● Directions for this task: When the string "candidates" appears in a line of the records, show the whole line.

● Exercise inputs:
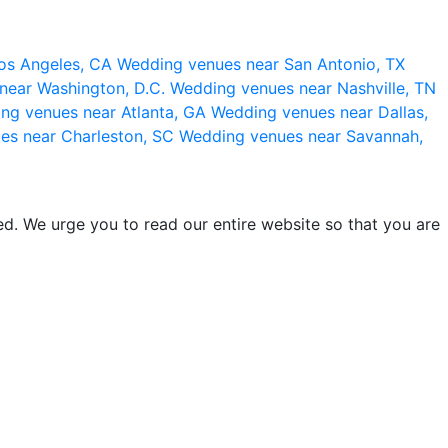
os Angeles, CA
Wedding venues near San Antonio, TX
near Washington, D.C.
Wedding venues near Nashville, TN
ng venues near Atlanta, GA
Wedding venues near Dallas,
es near Charleston, SC
Wedding venues near Savannah,
d. We urge you to read our entire website so that you are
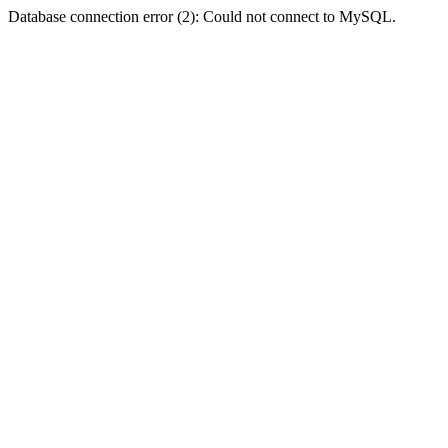
Database connection error (2): Could not connect to MySQL.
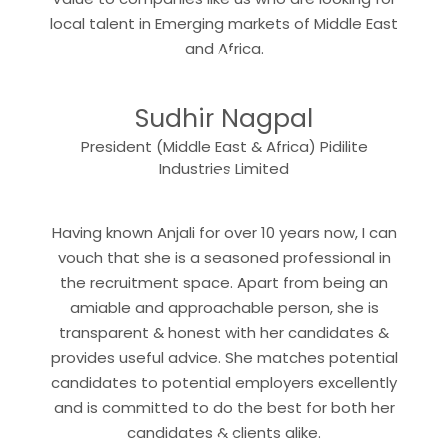
local talent in Emerging markets of Middle East
“
and Africa.
Sudhir Nagpal
President (Middle East & Africa) Pidilite
“
Industries Limited
Having known Anjali for over 10 years now, I can
vouch that she is a seasoned professional in
the recruitment space. Apart from being an
amiable and approachable person, she is
transparent & honest with her candidates &
provides useful advice. She matches potential
candidates to potential employers excellently
and is committed to do the best for both her
candidates & clients alike.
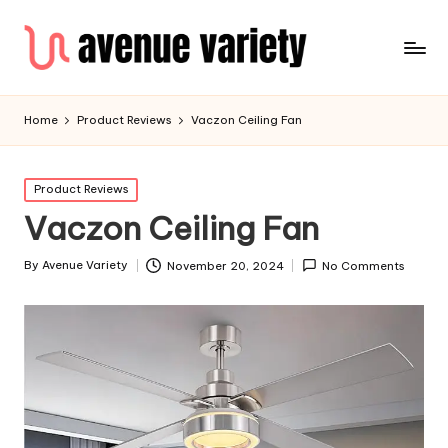
Home
Product Reviews
Vaczon Ceiling Fan
Product Reviews
Vaczon Ceiling Fan
By
Avenue Variety
November 20, 2024
No Comments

● Response to the exercise:
transparent & honest with her candidates &
candidates to potential employers excellently
candidates & clients alike.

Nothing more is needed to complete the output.